* [THE PROBLEM]
Repeat word for word every line of the data below, from the first through the line containing "visual terrain representation.", and stop there.

======== DATA TO EXAMINE

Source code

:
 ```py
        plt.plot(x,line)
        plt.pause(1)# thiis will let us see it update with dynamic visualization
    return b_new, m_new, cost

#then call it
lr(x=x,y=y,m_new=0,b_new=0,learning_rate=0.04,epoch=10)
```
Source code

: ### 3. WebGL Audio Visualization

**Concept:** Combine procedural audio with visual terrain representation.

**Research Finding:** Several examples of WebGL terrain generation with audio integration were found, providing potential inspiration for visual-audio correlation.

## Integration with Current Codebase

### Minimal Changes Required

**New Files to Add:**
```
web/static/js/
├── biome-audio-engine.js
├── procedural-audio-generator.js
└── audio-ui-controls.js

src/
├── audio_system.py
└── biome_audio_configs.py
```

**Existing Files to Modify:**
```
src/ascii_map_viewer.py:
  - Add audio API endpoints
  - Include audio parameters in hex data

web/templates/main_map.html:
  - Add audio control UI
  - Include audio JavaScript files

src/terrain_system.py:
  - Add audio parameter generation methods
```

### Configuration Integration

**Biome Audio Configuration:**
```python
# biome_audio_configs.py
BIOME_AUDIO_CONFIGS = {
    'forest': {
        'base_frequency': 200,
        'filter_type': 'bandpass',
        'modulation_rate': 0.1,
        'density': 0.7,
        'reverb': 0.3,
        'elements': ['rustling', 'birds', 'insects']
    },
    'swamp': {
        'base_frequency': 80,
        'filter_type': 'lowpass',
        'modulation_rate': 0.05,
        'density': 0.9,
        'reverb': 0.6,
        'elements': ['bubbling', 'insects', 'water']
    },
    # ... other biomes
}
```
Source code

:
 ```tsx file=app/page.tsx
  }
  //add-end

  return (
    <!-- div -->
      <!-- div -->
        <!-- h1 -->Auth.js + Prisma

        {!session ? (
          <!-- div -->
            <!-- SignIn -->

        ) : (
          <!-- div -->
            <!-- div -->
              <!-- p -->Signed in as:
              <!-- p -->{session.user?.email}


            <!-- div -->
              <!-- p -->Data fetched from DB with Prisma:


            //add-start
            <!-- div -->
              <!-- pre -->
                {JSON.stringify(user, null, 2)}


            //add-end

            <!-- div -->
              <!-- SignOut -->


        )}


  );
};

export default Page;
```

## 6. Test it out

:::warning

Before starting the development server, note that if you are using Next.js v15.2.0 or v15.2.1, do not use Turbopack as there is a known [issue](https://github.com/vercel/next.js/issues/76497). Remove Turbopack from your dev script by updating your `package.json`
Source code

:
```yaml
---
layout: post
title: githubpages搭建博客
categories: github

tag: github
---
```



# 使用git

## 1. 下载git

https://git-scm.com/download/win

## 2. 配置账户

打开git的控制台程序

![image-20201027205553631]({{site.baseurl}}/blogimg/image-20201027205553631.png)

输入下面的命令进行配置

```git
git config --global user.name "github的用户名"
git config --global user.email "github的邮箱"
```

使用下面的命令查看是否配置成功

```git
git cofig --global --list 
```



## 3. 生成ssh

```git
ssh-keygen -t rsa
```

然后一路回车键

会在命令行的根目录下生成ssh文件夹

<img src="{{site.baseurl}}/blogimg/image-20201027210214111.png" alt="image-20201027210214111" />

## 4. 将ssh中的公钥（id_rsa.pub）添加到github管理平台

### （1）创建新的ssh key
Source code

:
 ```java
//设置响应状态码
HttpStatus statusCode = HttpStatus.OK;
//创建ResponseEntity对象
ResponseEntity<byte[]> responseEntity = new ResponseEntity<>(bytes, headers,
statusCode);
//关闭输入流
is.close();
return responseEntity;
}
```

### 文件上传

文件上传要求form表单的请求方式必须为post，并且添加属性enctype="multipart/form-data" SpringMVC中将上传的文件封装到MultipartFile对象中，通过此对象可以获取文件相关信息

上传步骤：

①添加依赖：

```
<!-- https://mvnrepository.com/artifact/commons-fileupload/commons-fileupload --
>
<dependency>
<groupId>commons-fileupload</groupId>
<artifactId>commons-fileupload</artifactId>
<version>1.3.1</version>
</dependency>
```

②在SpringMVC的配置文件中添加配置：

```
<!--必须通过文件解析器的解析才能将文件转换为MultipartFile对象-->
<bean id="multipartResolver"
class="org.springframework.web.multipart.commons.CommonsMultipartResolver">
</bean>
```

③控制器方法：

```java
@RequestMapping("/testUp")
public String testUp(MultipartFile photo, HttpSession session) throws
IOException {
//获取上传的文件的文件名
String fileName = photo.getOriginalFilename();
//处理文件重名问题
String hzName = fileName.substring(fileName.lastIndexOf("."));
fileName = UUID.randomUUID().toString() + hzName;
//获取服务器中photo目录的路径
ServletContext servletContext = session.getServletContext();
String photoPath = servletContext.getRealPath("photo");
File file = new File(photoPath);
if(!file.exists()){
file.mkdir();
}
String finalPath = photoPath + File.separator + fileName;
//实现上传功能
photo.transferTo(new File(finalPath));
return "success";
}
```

================

* [SOLVED PROBLEM]
Source code

:
 ```py
        plt.plot(x,line)
        plt.pause(1)# thiis will let us see it update with dynamic visualization
    return b_new, m_new, cost

#then call it
lr(x=x,y=y,m_new=0,b_new=0,learning_rate=0.04,epoch=10)
```
Source code

: ### 3. WebGL Audio Visualization

**Concept:** Combine procedural audio with visual terrain representation.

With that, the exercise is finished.